“What!” I exclaimed, for here was a thing without a precedent.
“My cabinet is to dissolve. I have arranged for it. Van Buren will tender his resignation as of his own desire; Eaton and Barry will follow suit. If Calhoun's three do not take the hint and act on so good an example, then I will bring them to book with a demand. I will say that, half of my cabinet being gone, I desire to sweep clean the site and rear up in its place a new edifice of counsel.”
My thoughts were in a tumult, and the blood in me seemed seized of riot. It was a strange thing, that from the moment the General's hand fell upon my shoulder it seemed to hold Peg before my eyes. And when he talked it was as though he spoke her name with every word.
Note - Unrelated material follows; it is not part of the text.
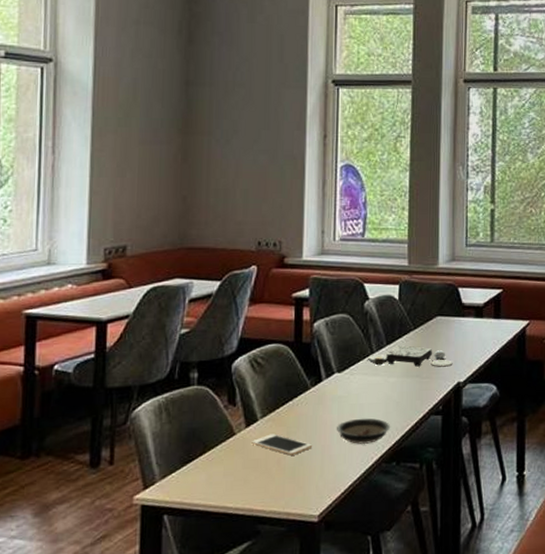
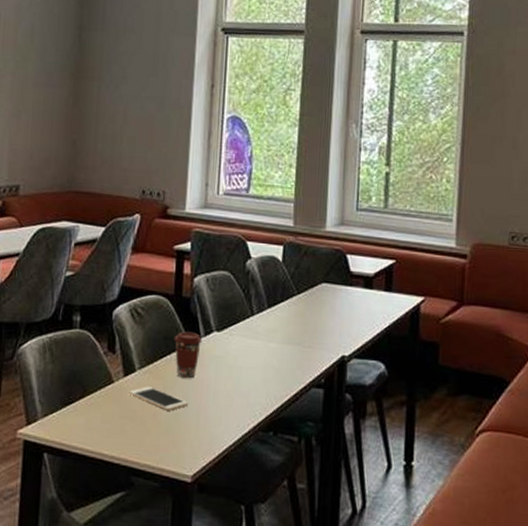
coffee cup: none [295,375,324,422] -> present [174,331,203,379]
saucer: present [337,418,391,444] -> none [214,381,269,409]
board game: present [367,345,453,367] -> none [247,310,338,338]

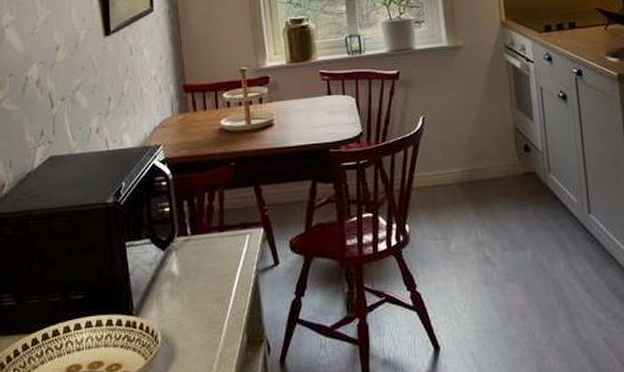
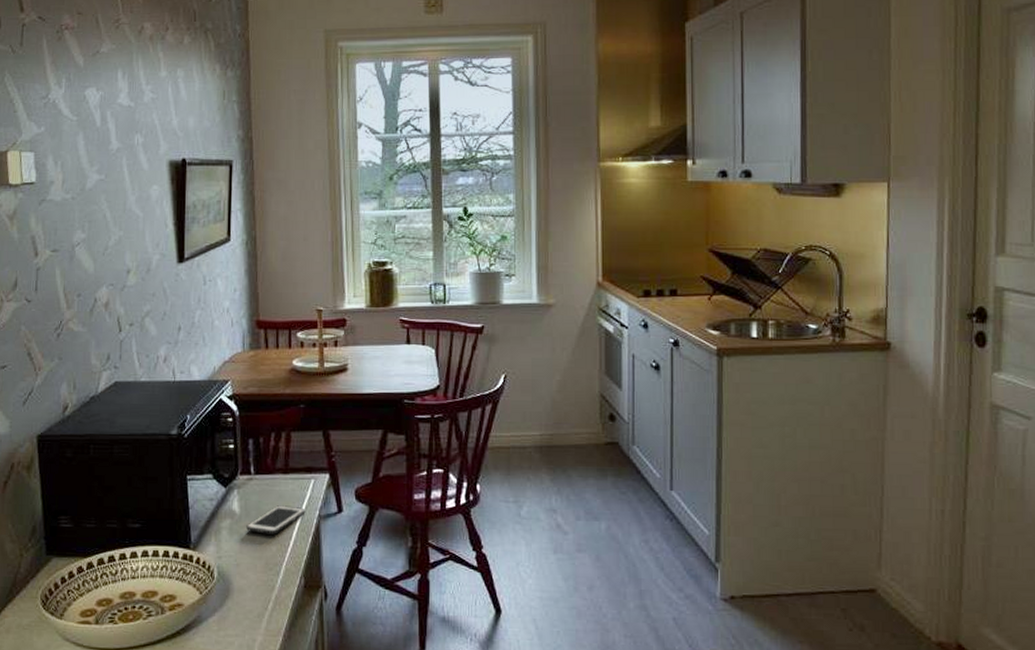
cell phone: none [187,263,243,293] -> present [246,505,306,534]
“Yes,” he went on, “Van Buren's resignation will be in my hands to-morrow; Eaton's so soon as he returns from Baltimore, say in a week; then Barry's will come along in the wake of Eaton's. I shall send Van Buren Minister to England. He shall be Vice-President for my second term, as you and I have planned, and President after that.”
“But Peg,” cried I, at last; “what will you do with Peg?”
The General would try to smile at this, but the effort was as futile as had been my own. But he did not fence at me with any jesting reminder of how Peg was no part of his cabinet; he met my thought squarely and would make allowance for my feeling.
“It is most natural,” he returned, “that you should ask of Peg. We have guarded our little girl too long—you and I—not to own her first in our concern. Peg, then, shall go to Florida and be a queen. I shall give Eaton that Governorship; we may yet need a firm hand in St. Augustine. Is it not a good thought? Our Peg shall rule among those Spaniards; it will almost be to have a throne and wear a crown. Does not that please you, when now her station under kinder skies is to be so splendid and so notably enhanced?”
From him I turned and paced the room; then from sadness my anger began to swell, for I am one whose grief runs with the end of it into wrath.
“Tell me one thing,” cried I at last, pausing before the General. “Why do you dissolve your cabinet?”
“Will it not lop off three arms of Calhoun's power?” he asked. “Does it not palsy Branch and Ingham and Berrien?”